Questo antico canto assomiglia a delle preghiere monotono. O al verso dei chionidi. Bengalesi e Indiani, che costituiscono la maggior parte dei pescatori del Regno (il pesce è diminuito, e parecchi pescatori sauditi ci hanno rinunciato) trascinano sacchi di iuta all'interno del souk. Contengono qualche sgombro, una manciata di barracuda, uno staio di pesce nagel, una pregiata cernia color fuoco, prossimo all'estinzione commerciale. Tutto termina in meno di un'ora.
Nella cittadina marittima di Thuwal, un pescatore saudita sottoccupato di nome Anwar al-Jahdali ha cantato per me. Il suo repertorio era vecchio come le imbarcazione dhow in legno di teak che un tempo imbiancavano il Mar Rosso con le loro onde di prua. Cantava dei nomi dimenticati dei venti, dell'amore perduto, degli appelli ad Allah per invocare la fortuna. Anwar non riusciva a capire dove fosse finito tutto il pesce. Il governo ha proibito la pesca nelle zone principali, nonostante ciò gli ami rimangono vuoti. I pesci "sono andati da qualche altra parte", afferma. E ho ripensato ai miei anni a bordo di pescherecci nell'Oceano Indiano, nell'Atlantico del Nord, e a come ci sentivamo speciali, liberi, parte di un gruppo ristretto: gli ultimi cacciatori-raccoglitori nell'era post-industriale. Abbiamo rastrellato Georges Bank fino a ridurla un deserto.

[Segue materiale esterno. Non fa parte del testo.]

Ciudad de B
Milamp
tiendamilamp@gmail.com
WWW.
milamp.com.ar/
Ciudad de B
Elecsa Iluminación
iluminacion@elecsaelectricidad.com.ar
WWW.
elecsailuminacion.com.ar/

Sessanta mila anni fa un gruppo di esseri umani ha lasciato l'Africa e ha percorso a piedi il pianeta, cibandosi di intere famiglie faunistiche. Il pesce nel Mar Rosso, così come il pesce commestibile in ogni altro luogo, è sparito dalla nostra catena alimentare. Nel frattempo, i pescatori sauditi in declino si sono meritati degli antropologi personali. L' Università di Exeter, in Gran Bretagna, ha iniziato a inviare etnografi in città saudite come Thuwal e Rabigh. Essi hanno il compito di registrare i canti shanti tradizionali del Mar Rosso. "È importante", affermano i ricercatori, "catturare le ultime testimonianze delle canzoni del mare prima che diventino solo un miscuglio di parole."